* THE PROBLEM *
Extract every entry word for word. Skip the pictures.
** Opening EXTRACTED INFORMATION block **
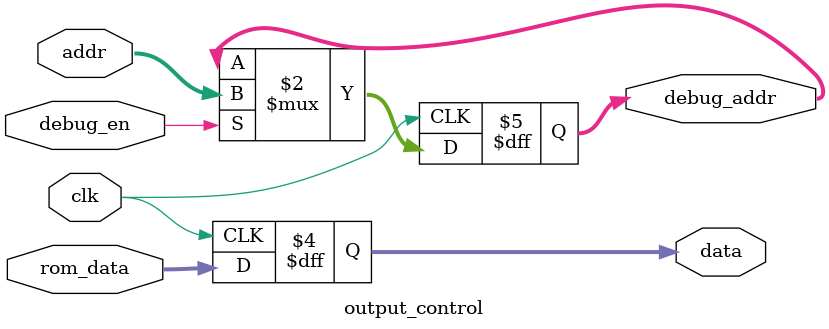
<source format=sv>
module debug_rom (
    input clk,
    input [3:0] addr,
    input debug_en,
    output [7:0] data,
    output [3:0] debug_addr
);
    wire [7:0] rom_data;
    
    rom_memory memory_unit (
        .clk(clk),
        .addr(addr),
        .data(rom_data)
    );
    
    output_control control_unit (
        .clk(clk),
        .addr(addr),
        .debug_en(debug_en),
        .rom_data(rom_data),
        .data(data),
        .debug_addr(debug_addr)
    );
endmodule

module rom_memory (
    input clk,
    input [3:0] addr,
    output reg [7:0] data
);
    (* ram_style = "distributed" *) reg [7:0] rom [0:15];
    
    initial begin
        rom[0] = 8'h12; rom[1] = 8'h34;
        rom[2] = 8'h00; rom[3] = 8'h00;
        rom[4] = 8'h00; rom[5] = 8'h00;
        rom[6] = 8'h00; rom[7] = 8'h00;
        rom[8] = 8'h00; rom[9] = 8'h00;
        rom[10] = 8'h00; rom[11] = 8'h00;
        rom[12] = 8'h00; rom[13] = 8'h00;
        rom[14] = 8'h00; rom[15] = 8'h00;
    end
    
    always @(posedge clk) begin
        data <= rom[addr];
    end
endmodule

module output_control (
    input clk,
    input [3:0] addr,
    input debug_en,
    input [7:0] rom_data,
    output reg [7:0] data,
    output reg [3:0] debug_addr
);
    always @(posedge clk) begin
        data <= rom_data;
        if (debug_en)
            debug_addr <= addr;
    end
endmodule
</source>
** Closing EXTRACTED INFORMATION block **
* EXERCISE RESULT *
<source format=sv>
module debug_rom (
    input clk,
    input [3:0] addr,
    input debug_en,
    output [7:0] data,
    output [3:0] debug_addr
);
    wire [7:0] rom_data;
    
    rom_memory memory_unit (
        .clk(clk),
        .addr(addr),
        .data(rom_data)
    );
    
    output_control control_unit (
        .clk(clk),
        .addr(addr),
        .debug_en(debug_en),
        .rom_data(rom_data),
        .data(data),
        .debug_addr(debug_addr)
    );
endmodule

module rom_memory (
    input clk,
    input [3:0] addr,
    output reg [7:0] data
);
    (* ram_style = "distributed" *) reg [7:0] rom [0:15];
    
    initial begin
        rom[0] = 8'h12; rom[1] = 8'h34;
        rom[2] = 8'h00; rom[3] = 8'h00;
        rom[4] = 8'h00; rom[5] = 8'h00;
        rom[6] = 8'h00; rom[7] = 8'h00;
        rom[8] = 8'h00; rom[9] = 8'h00;
        rom[10] = 8'h00; rom[11] = 8'h00;
        rom[12] = 8'h00; rom[13] = 8'h00;
        rom[14] = 8'h00; rom[15] = 8'h00;
    end
    
    always @(posedge clk) begin
        data <= rom[addr];
    end
endmodule

module output_control (
    input clk,
    input [3:0] addr,
    input debug_en,
    input [7:0] rom_data,
    output reg [7:0] data,
    output reg [3:0] debug_addr
);
    always @(posedge clk) begin
        data <= rom_data;
        if (debug_en)
            debug_addr <= addr;
    end
endmodule
</source>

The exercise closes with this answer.